__ASSIGNMENT__. Look through the records below, and whenever a line contains "Glide", copy it.

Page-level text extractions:

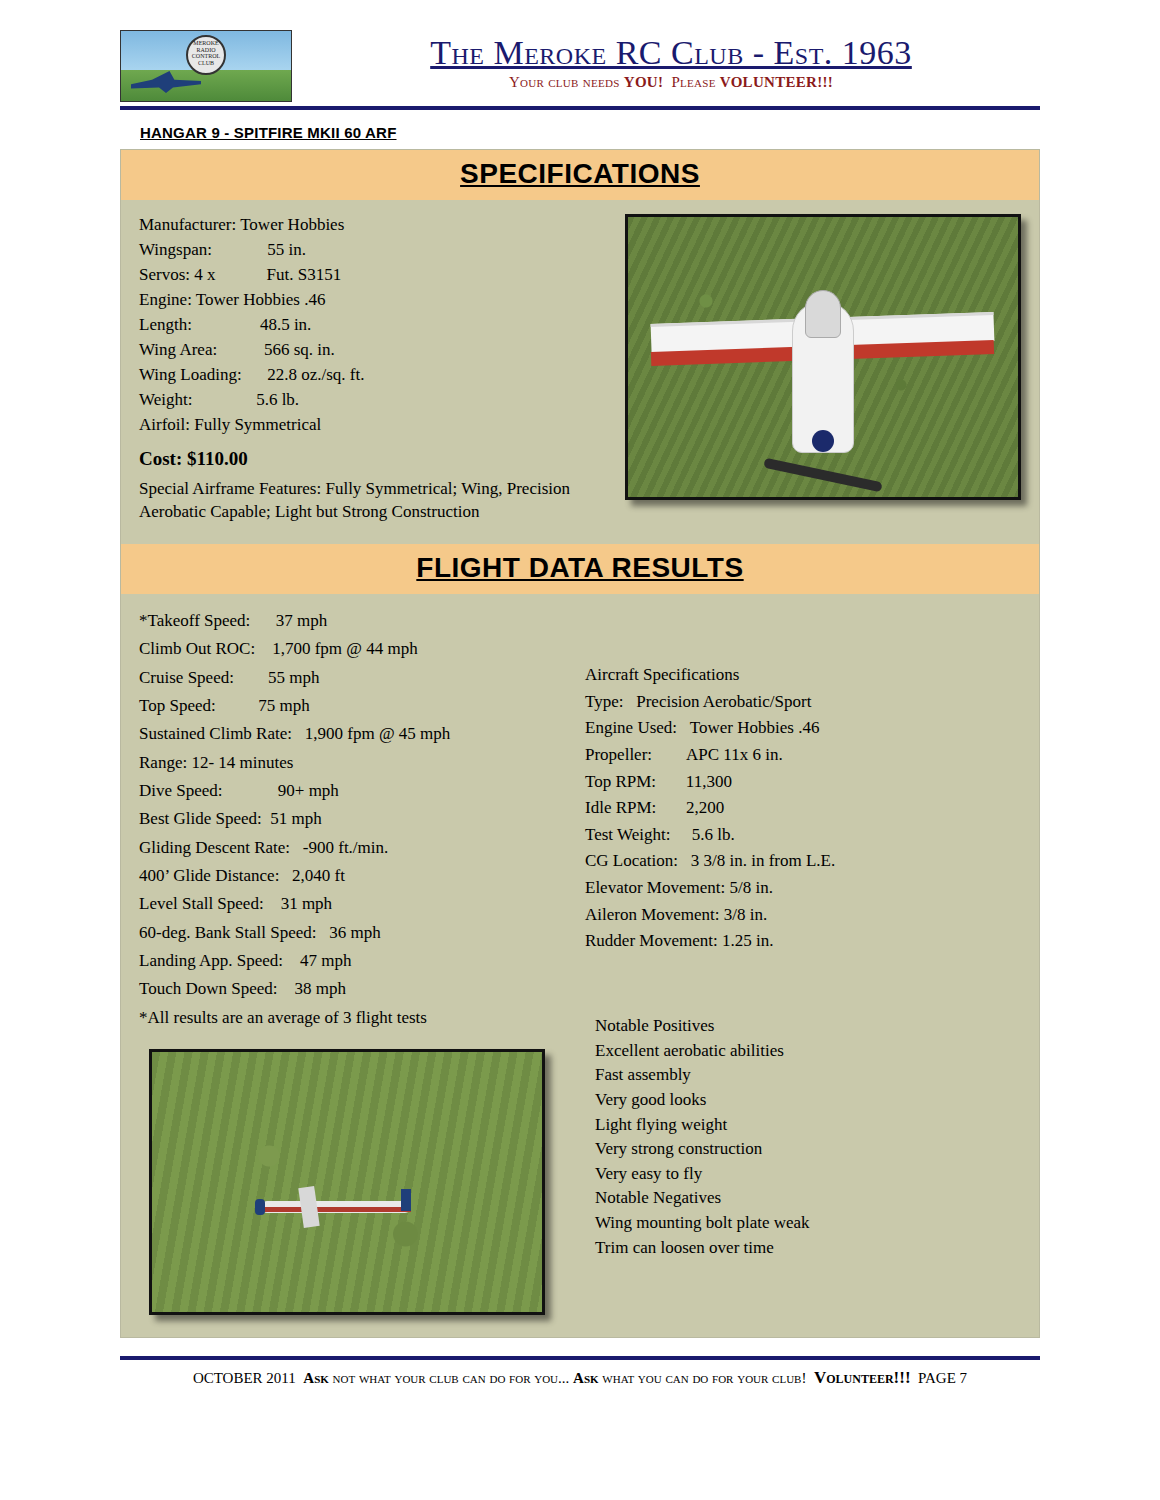MEROKE RADIO CONTROL CLUB
The Meroke RC Club - Est. 1963
Your club needs YOU! Please VOLUNTEER!!!
HANGAR 9 - SPITFIRE MKII 60 ARF
SPECIFICATIONS
Manufacturer: Tower Hobbies
Wingspan: 55 in.
Servos: 4 x Fut. S3151
Engine: Tower Hobbies .46
Length: 48.5 in.
Wing Area: 566 sq. in.
Wing Loading: 22.8 oz./sq. ft.
Weight: 5.6 lb.
Airfoil: Fully Symmetrical
Cost: $110.00
Special Airframe Features: Fully Symmetrical; Wing, Precision Aerobatic Capable; Light but Strong Construction
FLIGHT DATA RESULTS
*Takeoff Speed: 37 mph
Climb Out ROC: 1,700 fpm @ 44 mph
Cruise Speed: 55 mph
Top Speed: 75 mph
Sustained Climb Rate: 1,900 fpm @ 45 mph
Range: 12- 14 minutes
Dive Speed: 90+ mph
Best Glide Speed: 51 mph
Gliding Descent Rate: -900 ft./min.
400’ Glide Distance: 2,040 ft
Level Stall Speed: 31 mph
60-deg. Bank Stall Speed: 36 mph
Landing App. Speed: 47 mph
Touch Down Speed: 38 mph
*All results are an average of 3 flight tests
Aircraft Specifications
Type: Precision Aerobatic/Sport
Engine Used: Tower Hobbies .46
Propeller: APC 11x 6 in.
Top RPM: 11,300
Idle RPM: 2,200
Test Weight: 5.6 lb.
CG Location: 3 3/8 in. in from L.E.
Elevator Movement: 5/8 in.
Aileron Movement: 3/8 in.
Rudder Movement: 1.25 in.
Notable Positives
Excellent aerobatic abilities
Fast assembly
Very good looks
Light flying weight
Very strong construction
Very easy to fly
Notable Negatives
Wing mounting bolt plate weak
Trim can loosen over time
OCTOBER 2011 Ask not what your club can do for you... Ask what you can do for your club! Volunteer!!! PAGE 7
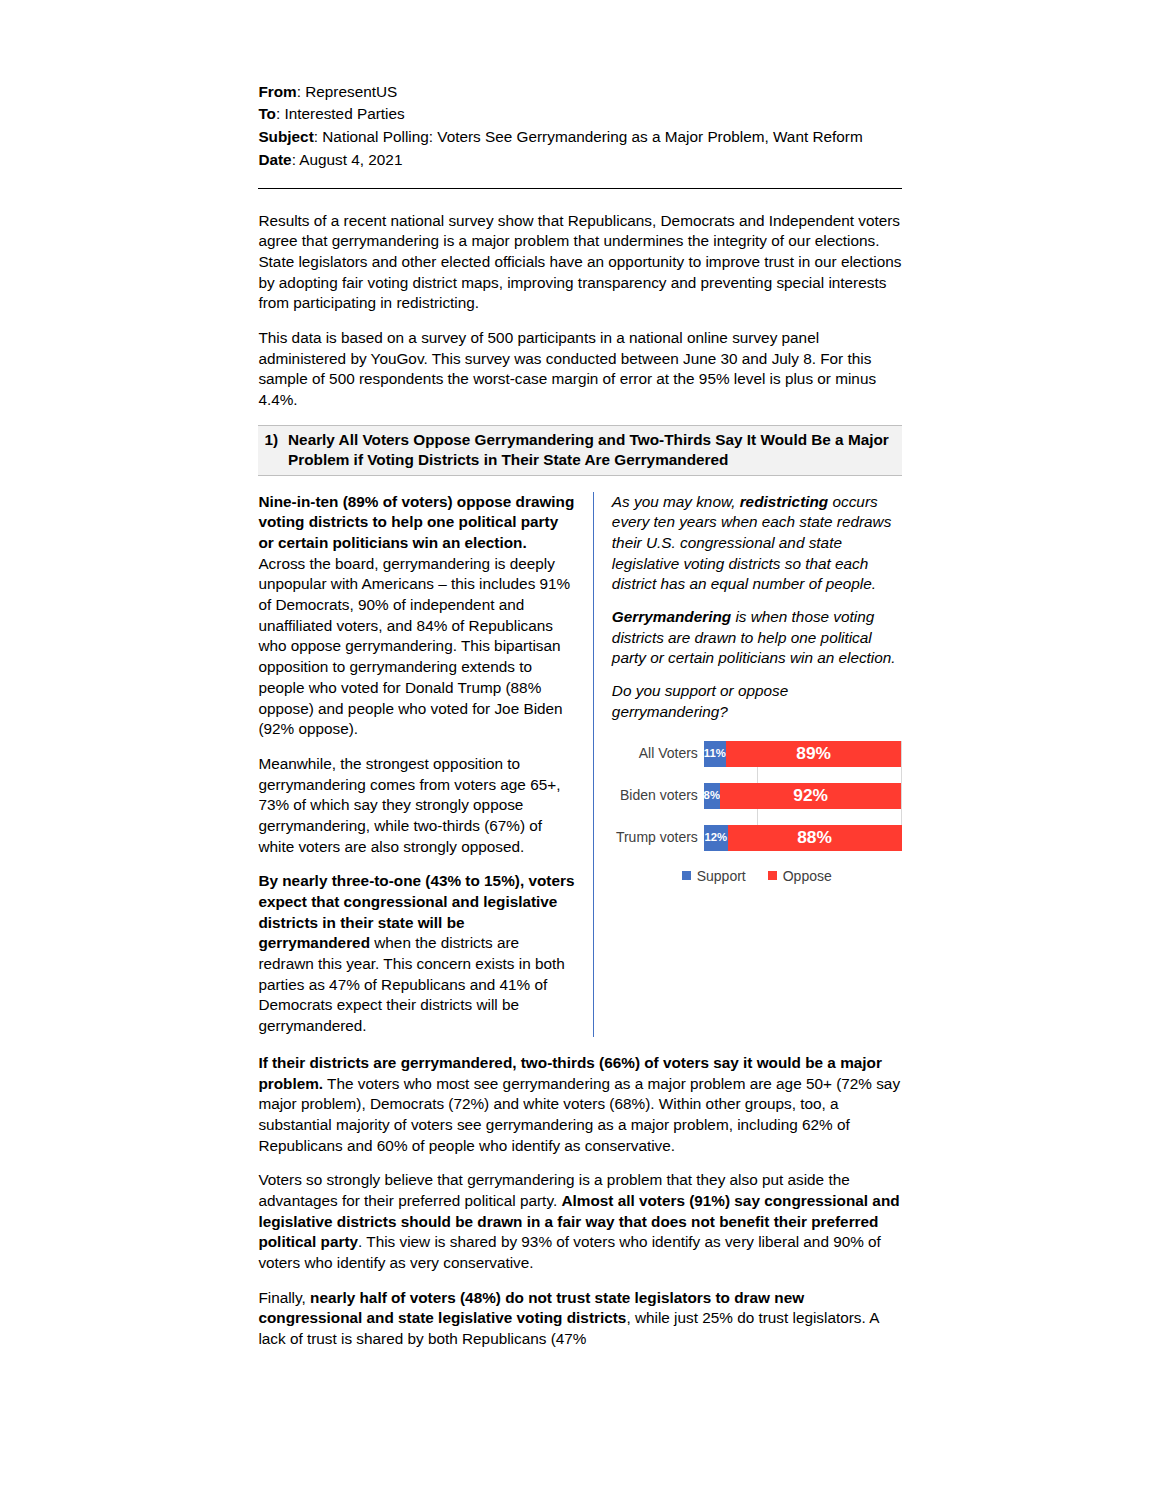From: RepresentUS
To: Interested Parties
Subject: National Polling: Voters See Gerrymandering as a Major Problem, Want Reform
Date: August 4, 2021
Results of a recent national survey show that Republicans, Democrats and Independent voters agree that gerrymandering is a major problem that undermines the integrity of our elections. State legislators and other elected officials have an opportunity to improve trust in our elections by adopting fair voting district maps, improving transparency and preventing special interests from participating in redistricting.
This data is based on a survey of 500 participants in a national online survey panel administered by YouGov. This survey was conducted between June 30 and July 8. For this sample of 500 respondents the worst-case margin of error at the 95% level is plus or minus 4.4%.
1)
Nearly All Voters Oppose Gerrymandering and Two-Thirds Say It Would Be a Major Problem if Voting Districts in Their State Are Gerrymandered
Nine-in-ten (89% of voters) oppose drawing voting districts to help one political party or certain politicians win an election. Across the board, gerrymandering is deeply unpopular with Americans – this includes 91% of Democrats, 90% of independent and unaffiliated voters, and 84% of Republicans who oppose gerrymandering. This bipartisan opposition to gerrymandering extends to people who voted for Donald Trump (88% oppose) and people who voted for Joe Biden (92% oppose).
Meanwhile, the strongest opposition to gerrymandering comes from voters age 65+, 73% of which say they strongly oppose gerrymandering, while two-thirds (67%) of white voters are also strongly opposed.
By nearly three-to-one (43% to 15%), voters expect that congressional and legislative districts in their state will be gerrymandered when the districts are redrawn this year. This concern exists in both parties as 47% of Republicans and 41% of Democrats expect their districts will be gerrymandered.
As you may know, redistricting occurs every ten years when each state redraws their U.S. congressional and state legislative voting districts so that each district has an equal number of people.
Gerrymandering is when those voting districts are drawn to help one political party or certain politicians win an election.
Do you support or oppose gerrymandering?
All Voters
11%
89%
Biden voters
8%
92%
Trump voters
12%
88%
Support Oppose
If their districts are gerrymandered, two-thirds (66%) of voters say it would be a major problem. The voters who most see gerrymandering as a major problem are age 50+ (72% say major problem), Democrats (72%) and white voters (68%). Within other groups, too, a substantial majority of voters see gerrymandering as a major problem, including 62% of Republicans and 60% of people who identify as conservative.
Voters so strongly believe that gerrymandering is a problem that they also put aside the advantages for their preferred political party. Almost all voters (91%) say congressional and legislative districts should be drawn in a fair way that does not benefit their preferred political party. This view is shared by 93% of voters who identify as very liberal and 90% of voters who identify as very conservative.
Finally, nearly half of voters (48%) do not trust state legislators to draw new congressional and state legislative voting districts, while just 25% do trust legislators. A lack of trust is shared by both Republicans (47%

__ANSWER SECTION__.
Best Glide Speed: 51 mph
400’ Glide Distance: 2,040 ft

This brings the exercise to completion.